A: For most people, no — GPT-5 and Claude are still more capable for complex tasks. But local models are closing the gap fast, and for everyday tasks (writing, coding help, Q&A on your own documents) they're already competitive. The real advantage is privacy and zero cost.

Q: Is my data safe running locally?
A: Yes. When you chat through LM Studio, your messages are processed entirely on your machine. Nothing is sent to any server — no company sees your conversations.
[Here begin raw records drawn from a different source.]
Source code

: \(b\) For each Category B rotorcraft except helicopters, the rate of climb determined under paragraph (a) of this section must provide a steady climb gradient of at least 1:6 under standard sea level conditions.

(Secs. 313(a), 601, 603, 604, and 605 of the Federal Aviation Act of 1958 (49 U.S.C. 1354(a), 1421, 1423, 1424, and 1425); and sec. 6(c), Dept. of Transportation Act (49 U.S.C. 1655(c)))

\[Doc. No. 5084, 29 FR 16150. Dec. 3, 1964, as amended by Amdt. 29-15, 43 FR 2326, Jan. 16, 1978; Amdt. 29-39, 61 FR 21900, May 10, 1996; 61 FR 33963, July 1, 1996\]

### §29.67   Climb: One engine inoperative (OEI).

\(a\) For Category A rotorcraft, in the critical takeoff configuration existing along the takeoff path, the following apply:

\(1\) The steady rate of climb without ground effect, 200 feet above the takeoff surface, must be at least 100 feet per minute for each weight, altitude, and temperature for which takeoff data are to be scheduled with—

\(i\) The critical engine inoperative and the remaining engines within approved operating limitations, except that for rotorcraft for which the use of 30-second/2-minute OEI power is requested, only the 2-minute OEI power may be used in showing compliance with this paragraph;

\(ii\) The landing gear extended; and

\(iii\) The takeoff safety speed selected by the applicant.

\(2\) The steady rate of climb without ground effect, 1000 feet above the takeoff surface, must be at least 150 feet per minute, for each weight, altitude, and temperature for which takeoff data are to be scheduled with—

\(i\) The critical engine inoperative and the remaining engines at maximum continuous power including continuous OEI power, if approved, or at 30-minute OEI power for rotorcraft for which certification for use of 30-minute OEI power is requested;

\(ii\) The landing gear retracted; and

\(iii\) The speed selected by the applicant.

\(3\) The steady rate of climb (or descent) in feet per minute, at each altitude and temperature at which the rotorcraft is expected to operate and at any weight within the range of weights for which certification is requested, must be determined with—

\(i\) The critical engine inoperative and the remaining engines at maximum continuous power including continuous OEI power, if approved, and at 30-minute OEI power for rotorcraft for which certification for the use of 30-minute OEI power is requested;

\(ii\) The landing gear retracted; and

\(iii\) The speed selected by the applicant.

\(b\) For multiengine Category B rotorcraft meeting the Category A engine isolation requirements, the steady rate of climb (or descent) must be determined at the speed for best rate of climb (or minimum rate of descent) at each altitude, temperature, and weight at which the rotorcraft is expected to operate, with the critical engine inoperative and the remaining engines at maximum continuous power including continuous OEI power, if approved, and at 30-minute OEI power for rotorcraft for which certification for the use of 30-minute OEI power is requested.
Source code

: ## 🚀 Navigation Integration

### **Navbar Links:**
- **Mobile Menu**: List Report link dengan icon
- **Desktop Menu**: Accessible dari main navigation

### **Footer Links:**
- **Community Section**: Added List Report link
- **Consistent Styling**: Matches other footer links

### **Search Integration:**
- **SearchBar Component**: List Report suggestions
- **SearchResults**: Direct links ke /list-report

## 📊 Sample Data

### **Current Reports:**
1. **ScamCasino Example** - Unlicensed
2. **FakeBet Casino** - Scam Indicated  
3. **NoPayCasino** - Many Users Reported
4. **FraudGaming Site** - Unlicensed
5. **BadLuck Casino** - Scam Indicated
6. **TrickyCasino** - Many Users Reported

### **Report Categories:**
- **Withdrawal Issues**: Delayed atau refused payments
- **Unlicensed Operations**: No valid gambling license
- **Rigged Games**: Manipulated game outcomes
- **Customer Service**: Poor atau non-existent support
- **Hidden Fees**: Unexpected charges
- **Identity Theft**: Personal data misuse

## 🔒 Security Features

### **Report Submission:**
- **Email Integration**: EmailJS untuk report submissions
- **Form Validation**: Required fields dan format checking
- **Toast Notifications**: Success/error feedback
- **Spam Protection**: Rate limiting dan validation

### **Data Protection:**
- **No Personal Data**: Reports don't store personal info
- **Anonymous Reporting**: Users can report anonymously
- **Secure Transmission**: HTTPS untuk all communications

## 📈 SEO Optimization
Q: What's the best model for coding?
A: DeepSeek Coder V2 Lite or Qwen2.5 Coder 7B are the top performers in the 7B size range for code. Both are available on Hugging Face and downloadable directly through LM Studio's search.

LM Studio is the fastest path to running AI privately and for free. The hardest part is the first model download — after that, it just works.